**ASSIGNED TASK**
Take the line that contains "May 28, 2026" and all lines after it, up to and including the last line of the data, and write them out exactly; nothing else belongs in the answer.

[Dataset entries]
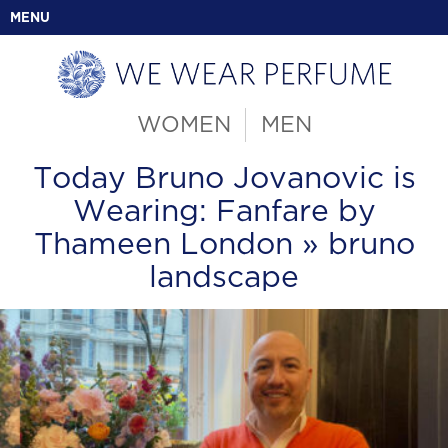
MENU
WOMEN
MEN
Today Bruno Jovanovic is
Wearing: Fanfare by
Thameen London
» bruno
landscape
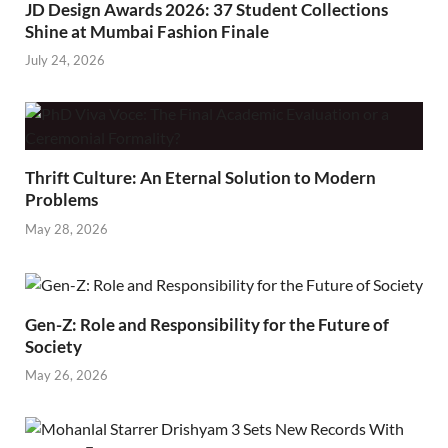
JD Design Awards 2026: 37 Student Collections
Shine at Mumbai Fashion Finale
July 24, 2026
Thrift Culture: An Eternal Solution to Modern
Problems
May 28, 2026
Gen-Z: Role and Responsibility for the Future of
Society
May 26, 2026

**WRITTEN SOLUTION**
May 28, 2026
Gen-Z: Role and Responsibility for the Future of
Society
May 26, 2026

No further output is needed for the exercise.